Tanto que ella misma se sintió agotada, tanto que ya no le quedaban lágrimas, solo un dolor que ardía como fuego vivo.

Pero fue precisamente ese dolor lo que le permitió encontrar un poco de claridad después de ser sacudida en ese remolino asfixiante.

Cuanto más dolía, más lúcida se sentía. Fue al baño y se lavó la cara con agua fría, obligándose a calmarse.

Mirándose en el espejo, viendo su reflejo apagado, se dijo a sí misma en silencio: “Olivia, llorar una vez es suficiente. Tienes prohibido volver a llorar. Ahora, por favor, cena bien, descansa y mañana haz un buen examen”.

Lo único que agradecía era que, durante los largos cinco años de matrimonio, para matar el aburrimiento, había estudiado todos los días. No era que tuviera grandes ambiciones, sino que realmente le sobraba demasiado tiempo y el aburrimiento era insoportable.

Esperar a que Adrián llegara a casa era toda su vida. Pero siempre llegaba muy tarde.

Al principio, pensaba que estaba ocupado con el trabajo. Más tarde, entendió que no quería regresar temprano para enfrentarse a ella. Lo había escuchado ella misma.

En aquella época, compadeciéndose de lo duro que trabajaba, se armó de valor para demostrarle su cariño: preparó personalmente una comida especial y fue a la oficina a llevársela. Pero hubo una conversación que no debió haber escuchado. Estaba hablando con Beto en su oficina.

Beto le preguntaba por qué no se iba todavía, que ya era tardísimo y casi no quedaba nadie en la empresa, y qué hacía el dueño trabajando horas extra. Él mismo respondió: “No sé cómo volver y enfrentarme al entusiasmo de Olivia”.

En ese entonces, la ingenua Olivia no entendió el significado completo de esa frase, pero Beto lo captó.

Beto exclamó escandalizado: “No me digas... Adri, no me digas que todavía no han tenido intimidad, ¿verdad?”

Adrián guardó silencio. Era la verdad.

Adrián nunca la tocaba. Le había dado indirectas, e incluso, tragándose la vergüenza, había tomado la iniciativa, pero cada vez, la rechazaba con alguna excusa.

Como: “No estás muy bien de salud”. O: “He estado demasiado cansado estos días”.

No era ingenua; poco a poco entendió que no la amaba, por eso no quería tocarla. Pero escucharlo decir fue como si cien cuchillos le atravesaran el corazón; le dolió tanto que casi no podía respirar.

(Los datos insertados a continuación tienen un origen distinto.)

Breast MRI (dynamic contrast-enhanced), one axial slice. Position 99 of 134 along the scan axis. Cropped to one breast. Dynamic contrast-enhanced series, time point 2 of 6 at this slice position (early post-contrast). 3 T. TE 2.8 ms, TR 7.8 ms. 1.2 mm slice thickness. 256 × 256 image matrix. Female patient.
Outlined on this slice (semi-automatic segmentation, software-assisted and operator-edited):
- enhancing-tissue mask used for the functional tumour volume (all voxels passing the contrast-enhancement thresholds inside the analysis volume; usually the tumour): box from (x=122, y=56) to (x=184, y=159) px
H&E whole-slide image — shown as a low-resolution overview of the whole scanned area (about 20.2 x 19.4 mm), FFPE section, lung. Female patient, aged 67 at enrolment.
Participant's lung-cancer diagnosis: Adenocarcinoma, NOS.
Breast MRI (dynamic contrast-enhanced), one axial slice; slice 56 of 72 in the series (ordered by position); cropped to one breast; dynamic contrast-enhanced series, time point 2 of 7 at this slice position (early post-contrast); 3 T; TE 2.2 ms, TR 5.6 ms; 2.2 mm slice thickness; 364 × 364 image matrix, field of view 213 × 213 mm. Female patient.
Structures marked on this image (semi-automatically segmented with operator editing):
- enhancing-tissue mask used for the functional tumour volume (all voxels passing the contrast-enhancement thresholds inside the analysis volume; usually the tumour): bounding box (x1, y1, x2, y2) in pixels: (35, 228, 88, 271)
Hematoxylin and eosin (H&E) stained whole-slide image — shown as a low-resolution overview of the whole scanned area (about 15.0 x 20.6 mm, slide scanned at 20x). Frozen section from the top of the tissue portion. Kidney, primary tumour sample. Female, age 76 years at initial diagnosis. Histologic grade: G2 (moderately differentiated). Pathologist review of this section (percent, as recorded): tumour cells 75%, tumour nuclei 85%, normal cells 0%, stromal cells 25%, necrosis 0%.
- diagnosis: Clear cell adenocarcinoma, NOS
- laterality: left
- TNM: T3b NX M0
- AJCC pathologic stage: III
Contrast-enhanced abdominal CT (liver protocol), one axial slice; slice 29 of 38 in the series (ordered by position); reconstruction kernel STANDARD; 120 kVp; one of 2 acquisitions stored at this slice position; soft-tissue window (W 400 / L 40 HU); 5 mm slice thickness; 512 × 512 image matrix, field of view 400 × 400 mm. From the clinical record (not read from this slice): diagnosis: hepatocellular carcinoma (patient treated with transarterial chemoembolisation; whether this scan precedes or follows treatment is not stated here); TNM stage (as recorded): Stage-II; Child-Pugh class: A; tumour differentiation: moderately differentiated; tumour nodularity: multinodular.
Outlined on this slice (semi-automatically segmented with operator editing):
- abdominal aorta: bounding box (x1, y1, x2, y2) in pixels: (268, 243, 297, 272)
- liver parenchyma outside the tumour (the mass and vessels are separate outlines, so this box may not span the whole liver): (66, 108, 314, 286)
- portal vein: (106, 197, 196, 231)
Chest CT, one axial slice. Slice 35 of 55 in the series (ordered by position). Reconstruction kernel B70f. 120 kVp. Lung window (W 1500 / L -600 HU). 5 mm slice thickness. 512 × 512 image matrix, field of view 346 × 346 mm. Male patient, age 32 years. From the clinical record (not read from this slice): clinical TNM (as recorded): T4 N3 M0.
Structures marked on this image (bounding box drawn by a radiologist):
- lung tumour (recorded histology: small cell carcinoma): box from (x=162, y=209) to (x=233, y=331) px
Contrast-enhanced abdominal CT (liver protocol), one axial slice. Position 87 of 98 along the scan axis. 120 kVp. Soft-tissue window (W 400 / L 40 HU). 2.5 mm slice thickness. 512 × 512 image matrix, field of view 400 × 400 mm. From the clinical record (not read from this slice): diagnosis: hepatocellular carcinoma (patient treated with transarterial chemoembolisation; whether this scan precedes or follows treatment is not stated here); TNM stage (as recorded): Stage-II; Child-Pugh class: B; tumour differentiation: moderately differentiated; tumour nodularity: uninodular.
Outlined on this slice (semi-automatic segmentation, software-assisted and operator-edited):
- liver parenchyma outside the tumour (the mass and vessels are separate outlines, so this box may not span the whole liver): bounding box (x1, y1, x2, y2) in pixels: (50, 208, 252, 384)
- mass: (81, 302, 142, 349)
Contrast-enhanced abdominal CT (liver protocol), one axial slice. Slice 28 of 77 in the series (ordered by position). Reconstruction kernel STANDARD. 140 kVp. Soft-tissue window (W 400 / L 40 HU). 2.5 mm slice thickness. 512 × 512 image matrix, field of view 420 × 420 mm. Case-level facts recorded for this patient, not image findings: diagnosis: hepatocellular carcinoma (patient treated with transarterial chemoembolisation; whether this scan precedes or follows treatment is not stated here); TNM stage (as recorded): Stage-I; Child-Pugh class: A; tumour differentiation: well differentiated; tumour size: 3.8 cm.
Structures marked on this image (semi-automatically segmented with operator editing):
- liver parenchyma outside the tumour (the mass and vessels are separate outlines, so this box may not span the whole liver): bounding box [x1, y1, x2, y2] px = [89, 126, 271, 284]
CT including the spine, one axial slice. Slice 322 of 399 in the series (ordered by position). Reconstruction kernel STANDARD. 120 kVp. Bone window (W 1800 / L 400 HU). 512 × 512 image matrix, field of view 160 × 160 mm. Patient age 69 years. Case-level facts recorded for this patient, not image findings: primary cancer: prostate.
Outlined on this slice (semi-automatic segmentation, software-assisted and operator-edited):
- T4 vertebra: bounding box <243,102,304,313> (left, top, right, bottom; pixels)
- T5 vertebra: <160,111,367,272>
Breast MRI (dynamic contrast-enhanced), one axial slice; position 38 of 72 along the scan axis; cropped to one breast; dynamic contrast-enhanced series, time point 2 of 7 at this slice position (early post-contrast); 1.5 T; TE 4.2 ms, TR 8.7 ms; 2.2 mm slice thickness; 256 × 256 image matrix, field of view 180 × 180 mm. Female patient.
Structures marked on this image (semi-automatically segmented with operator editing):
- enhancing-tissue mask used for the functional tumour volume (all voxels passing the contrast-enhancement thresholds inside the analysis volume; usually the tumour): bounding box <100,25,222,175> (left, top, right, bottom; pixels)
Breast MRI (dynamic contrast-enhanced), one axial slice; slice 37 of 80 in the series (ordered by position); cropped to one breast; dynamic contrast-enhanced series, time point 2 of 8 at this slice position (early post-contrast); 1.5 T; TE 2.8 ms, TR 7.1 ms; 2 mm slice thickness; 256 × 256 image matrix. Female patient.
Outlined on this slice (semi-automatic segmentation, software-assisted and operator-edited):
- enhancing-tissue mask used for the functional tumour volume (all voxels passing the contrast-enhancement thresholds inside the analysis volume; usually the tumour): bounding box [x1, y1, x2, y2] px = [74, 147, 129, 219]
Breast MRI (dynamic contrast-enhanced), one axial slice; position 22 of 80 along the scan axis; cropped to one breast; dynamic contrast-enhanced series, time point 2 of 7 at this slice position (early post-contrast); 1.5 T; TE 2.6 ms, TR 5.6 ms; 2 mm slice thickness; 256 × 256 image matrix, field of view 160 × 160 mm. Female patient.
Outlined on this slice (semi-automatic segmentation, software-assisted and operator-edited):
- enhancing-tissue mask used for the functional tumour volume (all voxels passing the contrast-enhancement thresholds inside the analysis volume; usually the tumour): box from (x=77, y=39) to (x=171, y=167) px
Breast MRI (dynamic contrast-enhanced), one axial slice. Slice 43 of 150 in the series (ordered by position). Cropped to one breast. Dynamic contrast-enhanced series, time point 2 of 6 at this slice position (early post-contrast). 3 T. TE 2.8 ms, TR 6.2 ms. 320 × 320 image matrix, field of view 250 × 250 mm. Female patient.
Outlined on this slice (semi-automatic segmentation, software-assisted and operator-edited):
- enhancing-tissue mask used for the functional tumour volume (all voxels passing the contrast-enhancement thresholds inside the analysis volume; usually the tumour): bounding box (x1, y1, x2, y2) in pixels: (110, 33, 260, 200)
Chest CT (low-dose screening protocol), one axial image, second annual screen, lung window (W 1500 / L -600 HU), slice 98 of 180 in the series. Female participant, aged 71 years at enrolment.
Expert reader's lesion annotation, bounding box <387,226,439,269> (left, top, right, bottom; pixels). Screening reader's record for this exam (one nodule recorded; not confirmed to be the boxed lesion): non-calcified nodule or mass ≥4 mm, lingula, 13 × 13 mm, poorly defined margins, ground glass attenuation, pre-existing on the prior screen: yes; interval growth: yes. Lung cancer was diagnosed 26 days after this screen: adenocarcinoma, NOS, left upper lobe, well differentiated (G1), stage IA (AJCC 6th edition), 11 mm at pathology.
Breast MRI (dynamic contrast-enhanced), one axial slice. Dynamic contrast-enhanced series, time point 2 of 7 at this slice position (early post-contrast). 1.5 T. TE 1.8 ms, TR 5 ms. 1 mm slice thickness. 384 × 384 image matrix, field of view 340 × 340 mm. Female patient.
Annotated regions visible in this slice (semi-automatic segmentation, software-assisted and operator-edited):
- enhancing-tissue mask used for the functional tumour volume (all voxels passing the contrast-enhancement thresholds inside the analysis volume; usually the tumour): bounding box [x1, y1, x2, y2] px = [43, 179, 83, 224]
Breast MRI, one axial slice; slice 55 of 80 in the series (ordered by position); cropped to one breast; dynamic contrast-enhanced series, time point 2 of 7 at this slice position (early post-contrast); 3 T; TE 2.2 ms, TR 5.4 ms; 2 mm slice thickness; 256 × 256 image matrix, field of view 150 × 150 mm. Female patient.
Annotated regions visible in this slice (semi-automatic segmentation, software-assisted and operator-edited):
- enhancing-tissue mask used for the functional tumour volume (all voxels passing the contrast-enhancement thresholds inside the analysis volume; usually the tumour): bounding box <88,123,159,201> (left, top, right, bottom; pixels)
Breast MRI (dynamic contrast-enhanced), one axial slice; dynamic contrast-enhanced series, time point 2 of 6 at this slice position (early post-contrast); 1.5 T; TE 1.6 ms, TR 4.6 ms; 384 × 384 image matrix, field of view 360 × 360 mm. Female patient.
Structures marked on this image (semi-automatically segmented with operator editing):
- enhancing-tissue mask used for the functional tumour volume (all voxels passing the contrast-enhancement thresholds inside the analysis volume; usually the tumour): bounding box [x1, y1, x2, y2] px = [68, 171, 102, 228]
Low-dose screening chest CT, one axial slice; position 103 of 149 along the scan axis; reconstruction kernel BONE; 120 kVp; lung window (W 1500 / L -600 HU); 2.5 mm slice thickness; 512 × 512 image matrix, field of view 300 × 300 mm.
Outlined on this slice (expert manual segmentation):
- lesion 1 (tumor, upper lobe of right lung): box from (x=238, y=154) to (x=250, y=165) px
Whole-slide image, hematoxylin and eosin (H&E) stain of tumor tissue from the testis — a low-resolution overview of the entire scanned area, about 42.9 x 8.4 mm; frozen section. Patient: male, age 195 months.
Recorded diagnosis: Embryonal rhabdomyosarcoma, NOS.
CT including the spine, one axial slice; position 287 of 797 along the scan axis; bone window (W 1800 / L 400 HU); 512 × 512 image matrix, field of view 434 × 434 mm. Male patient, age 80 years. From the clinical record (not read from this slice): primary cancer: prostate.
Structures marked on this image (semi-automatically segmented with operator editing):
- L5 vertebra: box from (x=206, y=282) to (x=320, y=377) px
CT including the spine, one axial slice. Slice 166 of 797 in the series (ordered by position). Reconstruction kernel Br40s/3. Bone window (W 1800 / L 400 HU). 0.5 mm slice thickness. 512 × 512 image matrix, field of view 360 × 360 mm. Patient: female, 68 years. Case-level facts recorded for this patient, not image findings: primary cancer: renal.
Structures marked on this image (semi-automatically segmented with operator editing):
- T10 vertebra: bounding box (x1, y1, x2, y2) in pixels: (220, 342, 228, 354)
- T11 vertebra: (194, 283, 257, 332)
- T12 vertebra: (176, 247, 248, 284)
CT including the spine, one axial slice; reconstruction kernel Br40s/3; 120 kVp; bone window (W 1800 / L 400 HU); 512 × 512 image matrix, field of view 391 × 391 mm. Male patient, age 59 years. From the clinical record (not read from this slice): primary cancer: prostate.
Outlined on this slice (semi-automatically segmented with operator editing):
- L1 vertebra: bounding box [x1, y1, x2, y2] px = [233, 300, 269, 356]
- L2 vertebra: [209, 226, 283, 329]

Luego, Beto le preguntó medio en broma, medio en serio: “Adri, ¿no será que no sientes nada cuando la ves? Digo, a pesar de todo, ella es muy guapa”. La respuesta de Adrián se convirtió en una espina enterrada en lo más profundo de su pecho, una que durante los años siguientes la pinchó constantemente; cada vez que lo recordaba, sentía un dolor horrible.

Adrián dijo en aquel momento: “Lo he intentado. He querido tener una vida normal con ella, pero en cuanto veo su pierna, yo... no puedo”.

Así que era eso... Esa pierna llena de cicatrices y con los músculos atrofiados por salvarlo, a sus ojos era repugnante, le mataba el deseo...

Al final, no llamó a la puerta de la oficina. Aquella comida hecha con tanto amor terminó en el bote de basura de la empresa. Desde entonces, nunca volvió a ir a su oficina.